C) Yerel Mahkeme Kararının Özeti:
Mahkemece, toplanan kanıtlar ve bilirkişi raporuna dayanılarak davanın kısmen kabulüne karar verilmiştir.
D) Temyiz:
Kararı yasal süresi içinde taraf vekilleri temyiz etmiştir.
E) Gerekçe:
1-Dosyadaki yazılara, toplanan delillerle kararın dayandığı kanuni gerektirici sebeplere göre, davalının tüm, davacının aşağıdaki bendin kapsamı dışında kalan temyiz itirazları yerinde değildir.
2-Taraflar arasında tazminat ve alacakların belirlenmesine esas ücret miktarı uyuşmazlık konusudur.
İş sözleşmesinin tarafları, asgari ücretin altında kalmamak kaydıyla sözleşme özgürlüğü çerçevesinde ücretin miktarını serbestçe kararlaştırabilirler. İş sözleşmesinde ücretin miktarının açıkça belirtilmemiş olması, taraflar arasında iş sözleşmesinin bulunmadığı anlamına gelmez. Böyle bir durumda dahi ücret, Borçlar Kanunun 401. maddesine göre tespit olunmalıdır. İş sözleşmesinde ücretin kararlaştırılmadığı hallerde ücretin miktarı, işçinin kişisel özellikleri, işyerindeki ya da meslekteki kıdemi, meslek unvanı, yapılan işin niteliği, iş sözleşmesinin türü, işyerinin özellikleri, emsal işçilere o işyerinde ya da başka işyerlerinde ödenen ücretler, örf ve adetler göz önünde tutularak belirlenir.
Çalışma yaşamında daha az vergi ya da sigorta pirimi ödenmesi amacıyla zaman zaman, iş sözleşmesi veya ücret bordrolarında gösterilen ücretlerin gerçeği yansıtmadığı görülmektedir. Bu durumda gerçek ücretin tespiti önem kazanır. İşçinin kıdemi, meslek unvanı, fiilen yaptığı iş, işyerinin özellikleri ve emsal işçilere ödenen ücretler gibi hususlar dikkate alındığında imzalı bordrolarda yer alan ücretin gerçeği yansıtmadığı şüphesi ortaya çıktığında, bu konuda tanık beyanları gözetilmeli ve işçinin meslekte geçirdiği süre, işyerinde çalıştığı tarihler, meslek unvanı ve fiilen yaptığı iş bildirilerek sendikalarla, ilgili işçi ve işveren kuruluşlarından emsal ücretin ne olabileceği araştırılmalı ve tüm deliller birlikte değerlendirilerek bir sonuca gidilmelidir.

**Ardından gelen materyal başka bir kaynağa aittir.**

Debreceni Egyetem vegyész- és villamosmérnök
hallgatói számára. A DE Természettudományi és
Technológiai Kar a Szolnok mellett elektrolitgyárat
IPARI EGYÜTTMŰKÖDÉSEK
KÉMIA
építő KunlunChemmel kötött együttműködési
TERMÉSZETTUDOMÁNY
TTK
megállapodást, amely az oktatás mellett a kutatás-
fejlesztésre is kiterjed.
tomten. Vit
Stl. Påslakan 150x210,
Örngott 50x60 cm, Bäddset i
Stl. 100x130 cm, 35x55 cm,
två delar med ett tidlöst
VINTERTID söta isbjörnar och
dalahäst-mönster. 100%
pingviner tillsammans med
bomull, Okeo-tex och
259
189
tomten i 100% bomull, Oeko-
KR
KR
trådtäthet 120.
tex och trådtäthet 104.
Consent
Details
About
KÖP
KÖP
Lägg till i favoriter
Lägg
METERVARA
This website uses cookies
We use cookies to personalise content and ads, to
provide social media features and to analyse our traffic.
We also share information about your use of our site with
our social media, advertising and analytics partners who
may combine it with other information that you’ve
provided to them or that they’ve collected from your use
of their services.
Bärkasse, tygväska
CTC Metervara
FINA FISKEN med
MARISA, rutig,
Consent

Somut uyuşmazlıkta, davacı net 1.000,00 TL ücret aldığını iddia etmiş, davalı ise bordrolarda gösterilen ücretle çalıştığını savunmuştur.
Mahkemece, ücret bordrolarına itibar edilerek davacının aylık brüt 840,00 TL ücret aldığı kabul edilmiştir.

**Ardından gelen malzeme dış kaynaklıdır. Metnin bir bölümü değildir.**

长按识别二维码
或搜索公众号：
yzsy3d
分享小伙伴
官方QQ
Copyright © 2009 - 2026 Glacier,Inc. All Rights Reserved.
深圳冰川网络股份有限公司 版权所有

Davalı işyerinde kalite kontrol bölümünde rolik sarma elemanı olarak çalışan davacı 3 yıla yakın kıdeme sahiptir.
Davacı tanığı ... davacının ücretinin 1.000,00 TL olduğunu beyan etmiş, diğer davacı tanığı ... davacının ücretine ilişkin beyanda bulunmamış, davalı tanıkları ... ve ... ise davacının ücretini bilmediklerini beyan etmişlerdir.
Yargılama sırasında yapılan emsal ücret araştırmaları neticesinde, ... Ticaret Odası Başkanlığı net 659,00 TL, Tekstil İşçileri Sendikası net 1.000,00 TL - 1.200,00 TL arası, ... Sendikası ise net 1.500,00 TL emsal ücret bildirmiştir.
Neticede, emsal ücret araştırmaları, tanık beyanları ve davacının nitelikli işçi olması da gözetildiğinde, davacının iddia ettiği ücret miktarı ile çalıştığının kabulü ile tüm alacakların bu ücret üzerinden hesaplanarak sonuca gidilmesi gerekirken yazılı şekilde karar verilmesi hatalı olup bozmayı gerektirmiştir.
F) Sonuç:
Temyiz olunan kararın, yukarıda yazılı sebepten dolayı BOZULMASINA, peşin alınan temyiz harcının istek halinde ilgilisine iadesine, 18/02/2019 tarihinde oybirliği ile karar verildi.